Born in Mosul in 1952, al-Bazzaz was a published author and journalist in his mid-twenties when he first met Saddam, who was then vice-chairman of the Revolutionary Command Council of the Ba'ath party. Intriguingly, the up-and-coming
politician wanted to discuss literature. He said that he had read all of Ernest Hemingway's novels while in prison, and especially enjoyed The Old Man and the Sea. al-Bazzaz remembers being impressed.

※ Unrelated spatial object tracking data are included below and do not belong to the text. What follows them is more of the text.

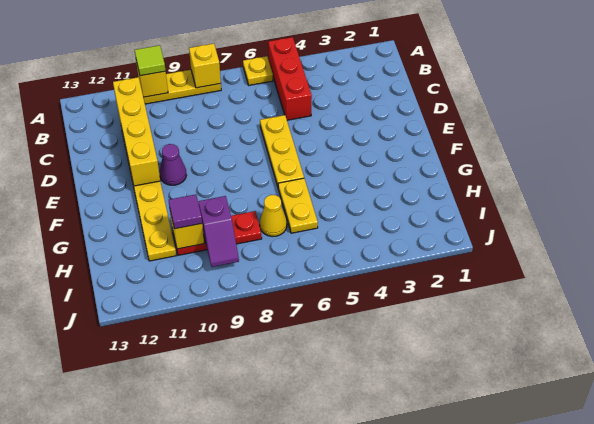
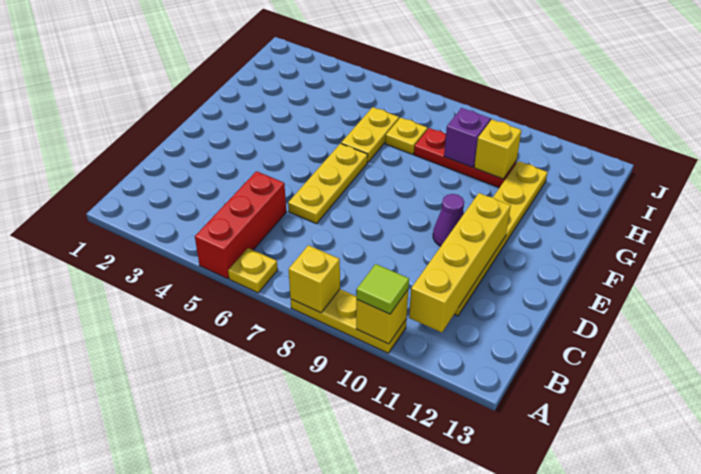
yellow 1x1 cone [260,195,287,237] -> yellow 1x1 plate [385,117,427,154]
purple 1x1 tile [169,194,202,229] -> none

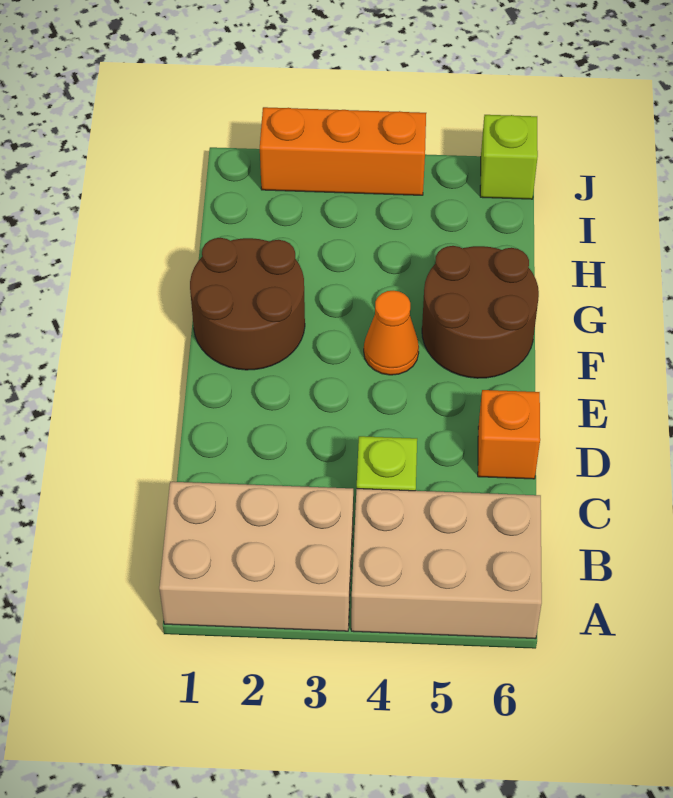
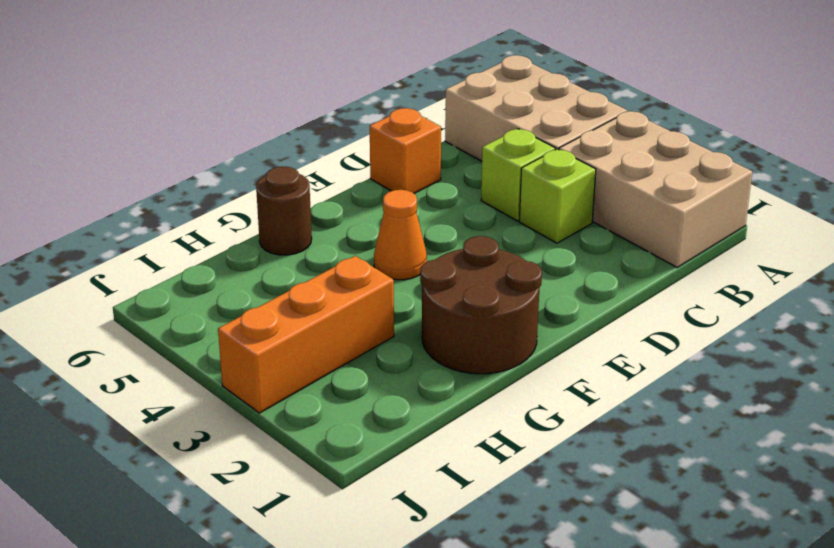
brown 2x2 round brick [422,246,539,378] -> brown 1x1 round brick [256,167,312,255]
orange 1x3 brick [260,107,426,195] -> orange 1x3 brick turned to [218,256,394,413]
lime 1x1 brick [480,115,538,199] -> lime 1x1 brick moved to [519,149,596,243]

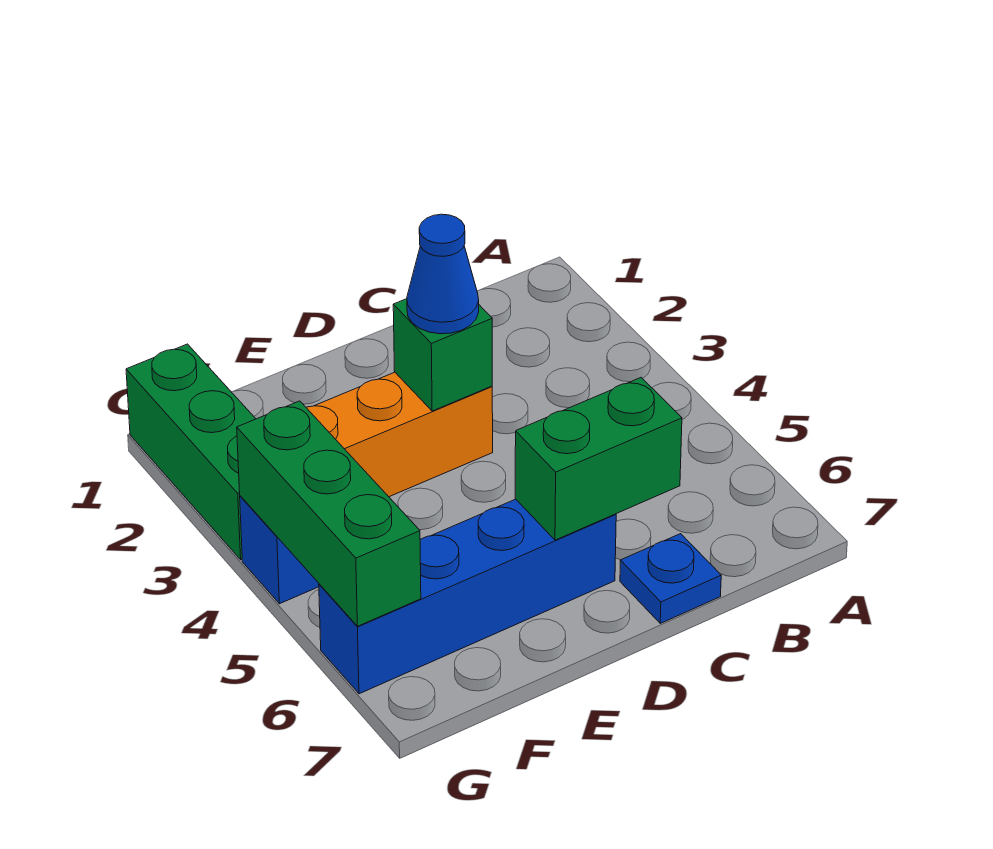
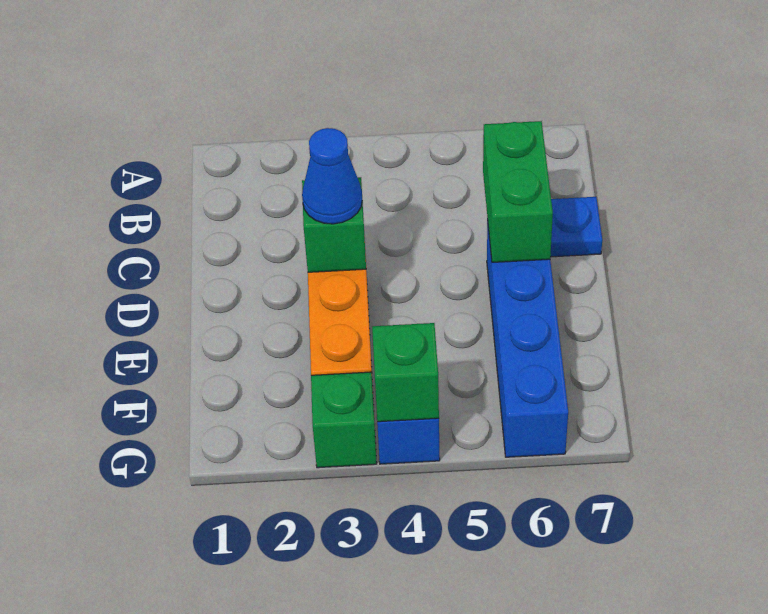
green 1x3 brick [126,344,256,560] -> green 1x1 brick [311,372,377,468]
green 1x3 brick [237,401,421,626] -> green 1x1 brick [372,323,439,422]

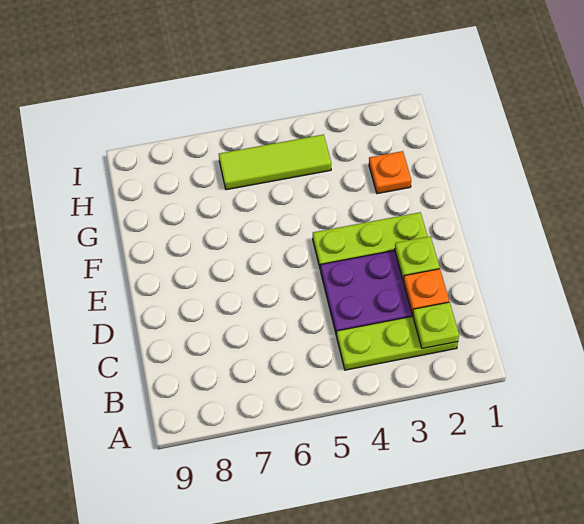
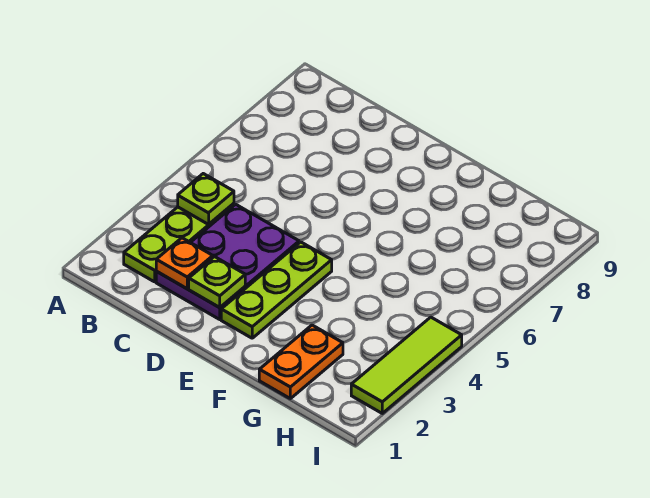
lime 1x1 plate [413,302,459,349] -> lime 1x1 plate moved to [178,174,234,224]
orange 1x1 plate [369,151,411,194] -> orange 1x2 plate [259,325,343,399]
lime 1x3 tile [219,134,331,190] -> lime 1x3 tile moved to [351,317,462,413]

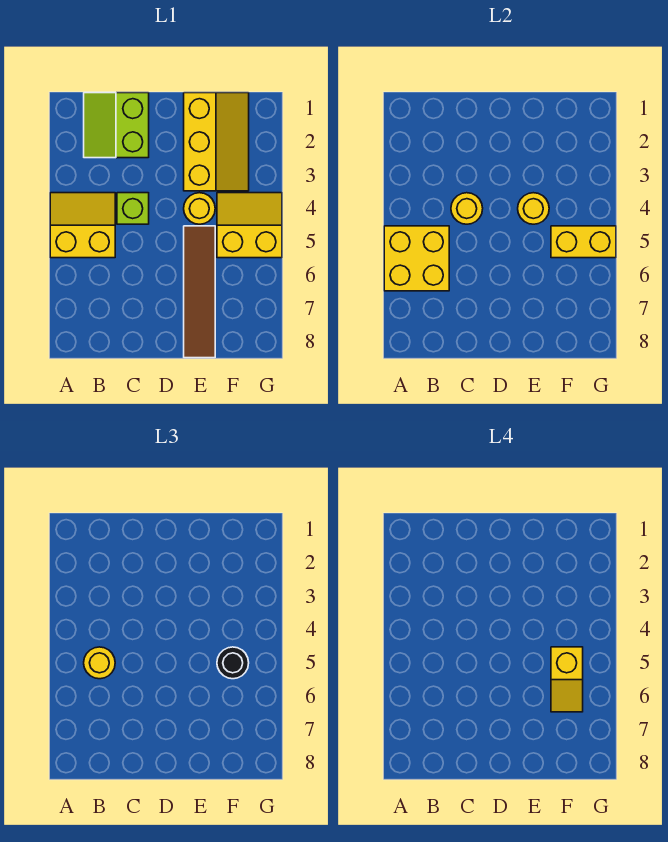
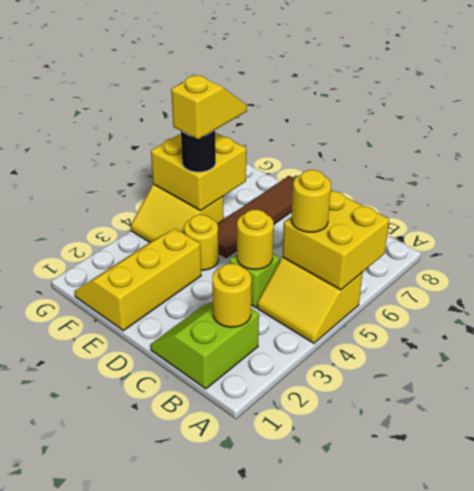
lime 2x2 slope [84,93,149,158] -> lime 2x2 slope turned to [150,302,259,389]
yellow 1x1 round brick [518,193,549,224] -> yellow 1x1 round brick moved to [212,264,252,327]
yellow 1x2 brick [551,226,616,258] -> yellow 2x2 brick [151,133,246,211]

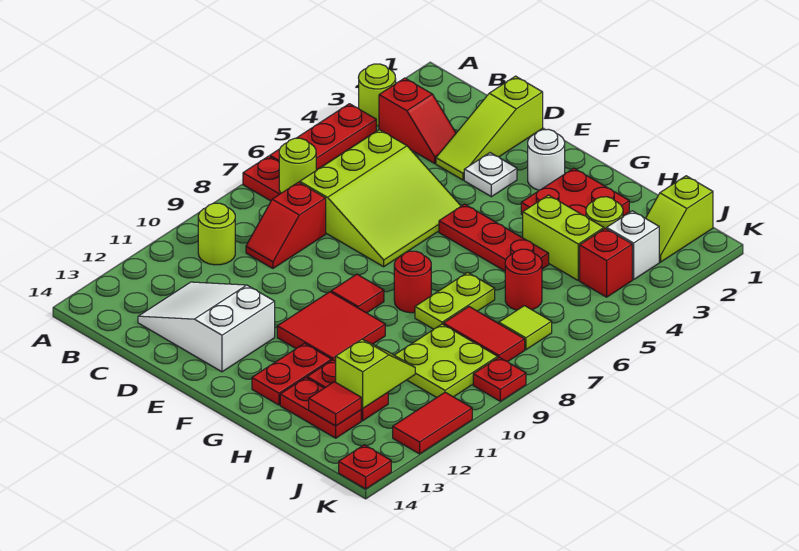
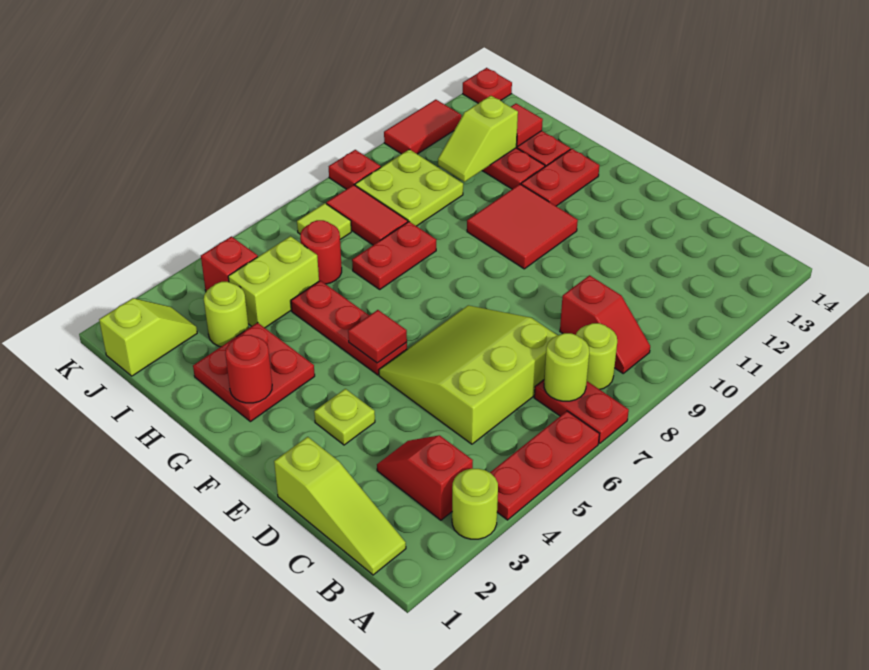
lime 1x1 round brick [198,203,235,265] -> lime 1x1 round brick moved to [576,323,617,389]
red 1x2 slope [246,182,326,268] -> red 1x2 slope turned to [560,275,650,373]
white 2x3 slope [138,282,275,372] -> none
lime 1x3 slope [436,76,543,180] -> lime 1x3 slope turned to [274,437,406,575]
white 1x1 plate [464,153,517,197] -> lime 1x1 plate [314,389,375,445]
white 1x1 round brick [528,129,565,190] -> none
red 1x1 tile [331,274,384,313] -> red 1x1 tile moved to [348,310,407,363]
red 1x1 round brick [394,251,431,313] -> red 1x1 round brick moved to [225,335,272,403]
lime 1x2 brick [523,195,604,280] -> lime 1x2 brick turned to [228,236,319,328]
lime 1x2 plate [415,272,495,329] -> red 1x2 plate [352,222,436,289]
white 1x1 brick [607,211,659,280] -> none

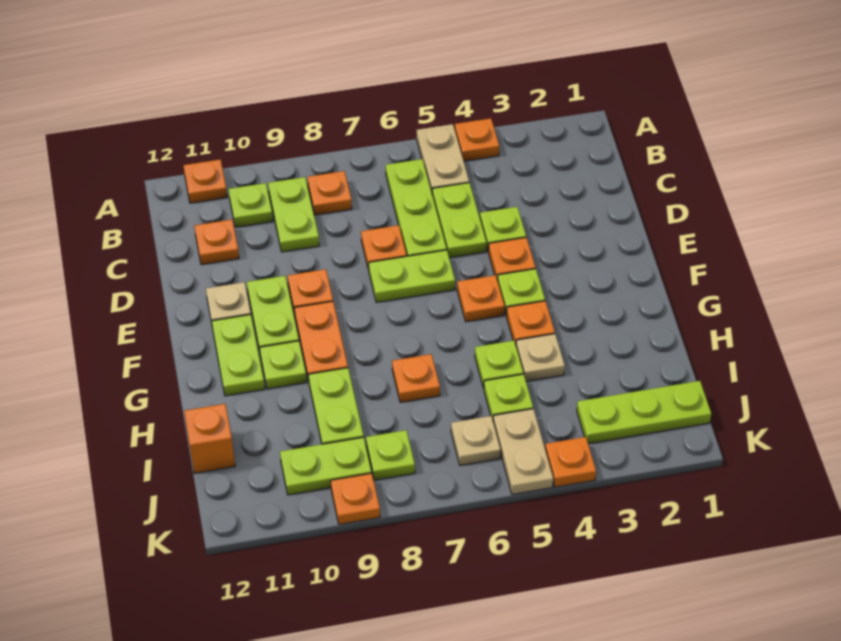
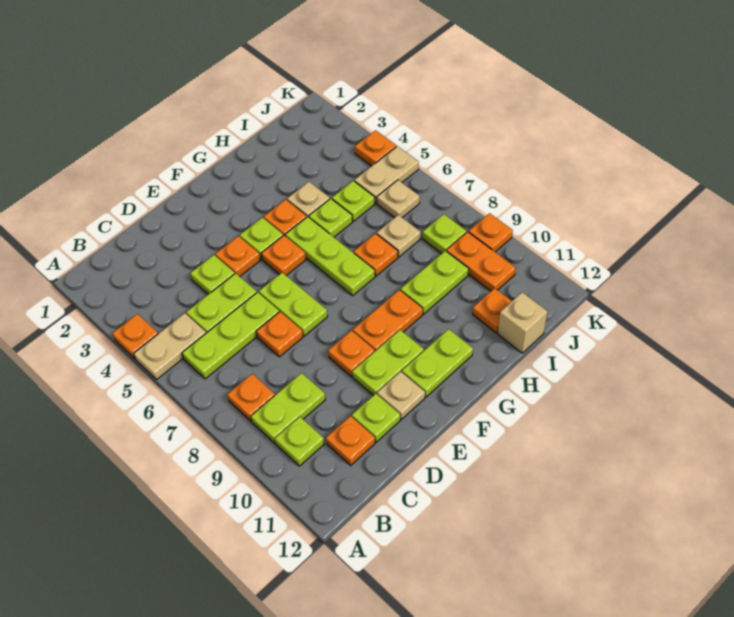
orange 1x1 plate [183,159,227,203] -> orange 1x1 plate moved to [473,288,512,333]
lime 1x1 plate [260,341,307,389] -> lime 1x1 plate moved to [352,394,400,442]
none -> tan 1x1 plate [377,215,421,257]
orange 1x1 brick [184,404,235,473] -> tan 1x1 brick [498,292,547,353]
lime 1x3 plate [577,381,711,444] -> lime 1x3 plate moved to [285,217,375,295]
lime 1x2 plate [280,437,372,495] -> orange 1x2 plate [447,232,516,291]

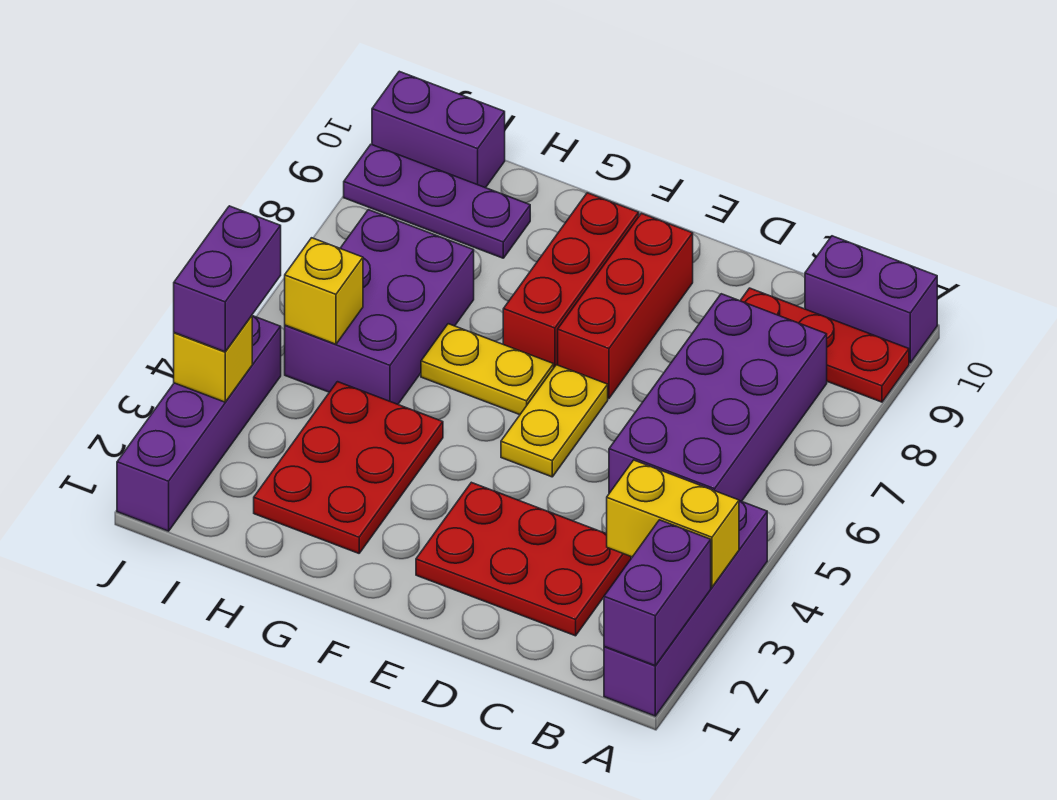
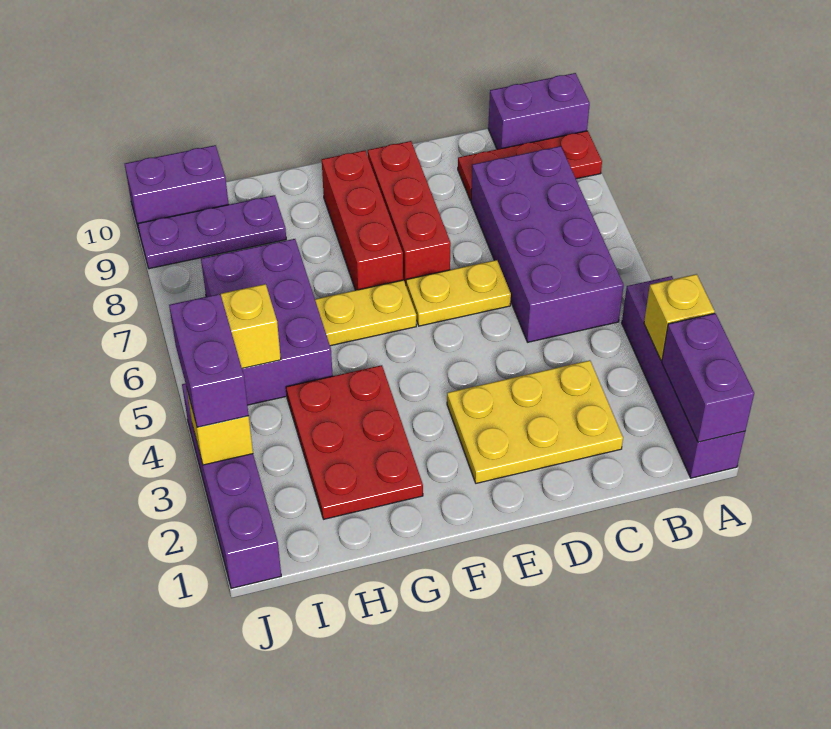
yellow 1x2 brick [607,460,739,587] -> yellow 1x1 brick [644,274,715,360]
red 2x3 plate [416,482,631,636] -> yellow 2x3 plate [447,360,623,483]
yellow 1x2 plate [501,365,608,477] -> yellow 1x2 plate turned to [406,260,511,326]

In the intervening decades, he observed the dictator at close quarters. "By the end, I think Saddam genuinely believed he was a demigod, and that 25 million Iraqis were lower forms of human being," he says. "He came from an isolated village [al-Awja, just east of Tikrit] where people had nothing and felt they were second-class citizens. When he and his cousins arrived in the city, they used violence to get what they wanted. We have a saying - like elephants in a museum of glass. They destroy everything without opening their eyes.

He continues: "Later, Saddam believed he enjoyed divine protection and that God had saved him many times over his life. That's why he felt he had been chosen to be more
than just president of Iraq, to rule beyond Iraq's borders and face the imperialism of the West."

full story at news.independent.co.uk

And Tariq Aziz posts here trying to portray Saddam as a reasonable guy. You can't dupe everyone, Aziz.